* BEGIN GIVEN DATA *

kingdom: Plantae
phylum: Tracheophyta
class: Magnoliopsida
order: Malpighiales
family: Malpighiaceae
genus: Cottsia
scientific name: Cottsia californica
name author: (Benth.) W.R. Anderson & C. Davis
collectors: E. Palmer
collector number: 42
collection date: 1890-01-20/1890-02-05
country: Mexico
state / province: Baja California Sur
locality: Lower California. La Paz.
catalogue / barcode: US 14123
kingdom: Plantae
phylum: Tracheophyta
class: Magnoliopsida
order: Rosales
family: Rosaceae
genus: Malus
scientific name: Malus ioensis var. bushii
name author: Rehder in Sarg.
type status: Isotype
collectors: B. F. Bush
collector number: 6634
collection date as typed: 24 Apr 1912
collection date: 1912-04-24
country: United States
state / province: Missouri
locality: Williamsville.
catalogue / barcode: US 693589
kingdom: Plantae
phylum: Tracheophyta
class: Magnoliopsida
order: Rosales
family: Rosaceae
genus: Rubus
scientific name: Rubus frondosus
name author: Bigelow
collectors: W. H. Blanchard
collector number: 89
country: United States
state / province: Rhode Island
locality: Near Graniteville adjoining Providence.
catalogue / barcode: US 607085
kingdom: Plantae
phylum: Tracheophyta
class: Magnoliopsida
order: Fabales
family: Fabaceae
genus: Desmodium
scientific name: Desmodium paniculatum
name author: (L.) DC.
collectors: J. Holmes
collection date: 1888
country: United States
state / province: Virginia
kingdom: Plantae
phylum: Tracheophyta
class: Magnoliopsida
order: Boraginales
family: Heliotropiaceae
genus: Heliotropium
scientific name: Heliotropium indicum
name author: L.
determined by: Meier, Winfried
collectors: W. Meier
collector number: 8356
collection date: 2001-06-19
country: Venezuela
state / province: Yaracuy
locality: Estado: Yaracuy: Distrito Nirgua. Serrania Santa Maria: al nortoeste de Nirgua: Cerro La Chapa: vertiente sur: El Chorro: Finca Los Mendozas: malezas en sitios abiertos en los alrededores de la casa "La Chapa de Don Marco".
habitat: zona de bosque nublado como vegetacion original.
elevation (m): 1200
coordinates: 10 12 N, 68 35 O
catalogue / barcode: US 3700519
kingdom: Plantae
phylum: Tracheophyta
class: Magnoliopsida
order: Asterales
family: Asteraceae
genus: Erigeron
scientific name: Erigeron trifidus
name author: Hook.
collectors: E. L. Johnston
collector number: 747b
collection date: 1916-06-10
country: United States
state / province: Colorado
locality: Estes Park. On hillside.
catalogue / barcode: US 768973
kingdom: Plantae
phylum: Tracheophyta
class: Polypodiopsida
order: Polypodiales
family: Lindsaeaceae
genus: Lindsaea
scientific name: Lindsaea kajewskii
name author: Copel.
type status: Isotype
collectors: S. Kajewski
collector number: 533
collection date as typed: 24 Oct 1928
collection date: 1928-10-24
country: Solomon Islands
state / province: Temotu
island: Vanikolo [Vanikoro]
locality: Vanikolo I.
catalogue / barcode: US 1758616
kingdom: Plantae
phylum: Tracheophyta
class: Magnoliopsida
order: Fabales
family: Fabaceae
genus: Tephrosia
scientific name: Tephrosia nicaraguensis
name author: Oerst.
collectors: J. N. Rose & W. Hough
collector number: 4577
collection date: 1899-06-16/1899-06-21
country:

* END GIVEN DATA *

_SHORT TASK:_
Please rewrite all of the material, replacing "collector number" with "field number" and leaving everything else unchanged.

_SOLUTION FOR THIS TASK:_
kingdom: Plantae
phylum: Tracheophyta
class: Magnoliopsida
order: Malpighiales
family: Malpighiaceae
genus: Cottsia
scientific name: Cottsia californica
name author: (Benth.) W.R. Anderson & C. Davis
collectors: E. Palmer
field number: 42
collection date: 1890-01-20/1890-02-05
country: Mexico
state / province: Baja California Sur
locality: Lower California. La Paz.
catalogue / barcode: US 14123
kingdom: Plantae
phylum: Tracheophyta
class: Magnoliopsida
order: Rosales
family: Rosaceae
genus: Malus
scientific name: Malus ioensis var. bushii
name author: Rehder in Sarg.
type status: Isotype
collectors: B. F. Bush
field number: 6634
collection date as typed: 24 Apr 1912
collection date: 1912-04-24
country: United States
state / province: Missouri
locality: Williamsville.
catalogue / barcode: US 693589
kingdom: Plantae
phylum: Tracheophyta
class: Magnoliopsida
order: Rosales
family: Rosaceae
genus: Rubus
scientific name: Rubus frondosus
name author: Bigelow
collectors: W. H. Blanchard
field number: 89
country: United States
state / province: Rhode Island
locality: Near Graniteville adjoining Providence.
catalogue / barcode: US 607085
kingdom: Plantae
phylum: Tracheophyta
class: Magnoliopsida
order: Fabales
family: Fabaceae
genus: Desmodium
scientific name: Desmodium paniculatum
name author: (L.) DC.
collectors: J. Holmes
collection date: 1888
country: United States
state / province: Virginia
kingdom: Plantae
phylum: Tracheophyta
class: Magnoliopsida
order: Boraginales
family: Heliotropiaceae
genus: Heliotropium
scientific name: Heliotropium indicum
name author: L.
determined by: Meier, Winfried
collectors: W. Meier
field number: 8356
collection date: 2001-06-19
country: Venezuela
state / province: Yaracuy
locality: Estado: Yaracuy: Distrito Nirgua. Serrania Santa Maria: al nortoeste de Nirgua: Cerro La Chapa: vertiente sur: El Chorro: Finca Los Mendozas: malezas en sitios abiertos en los alrededores de la casa "La Chapa de Don Marco".
habitat: zona de bosque nublado como vegetacion original.
elevation (m): 1200
coordinates: 10 12 N, 68 35 O
catalogue / barcode: US 3700519
kingdom: Plantae
phylum: Tracheophyta
class: Magnoliopsida
order: Asterales
family: Asteraceae
genus: Erigeron
scientific name: Erigeron trifidus
name author: Hook.
collectors: E. L. Johnston
field number: 747b
collection date: 1916-06-10
country: United States
state / province: Colorado
locality: Estes Park. On hillside.
catalogue / barcode: US 768973
kingdom: Plantae
phylum: Tracheophyta
class: Polypodiopsida
order: Polypodiales
family: Lindsaeaceae
genus: Lindsaea
scientific name: Lindsaea kajewskii
name author: Copel.
type status: Isotype
collectors: S. Kajewski
field number: 533
collection date as typed: 24 Oct 1928
collection date: 1928-10-24
country: Solomon Islands
state / province: Temotu
island: Vanikolo [Vanikoro]
locality: Vanikolo I.
catalogue / barcode: US 1758616
kingdom: Plantae
phylum: Tracheophyta
class: Magnoliopsida
order: Fabales
family: Fabaceae
genus: Tephrosia
scientific name: Tephrosia nicaraguensis
name author: Oerst.
collectors: J. N. Rose & W. Hough
field number: 4577
collection date: 1899-06-16/1899-06-21
country:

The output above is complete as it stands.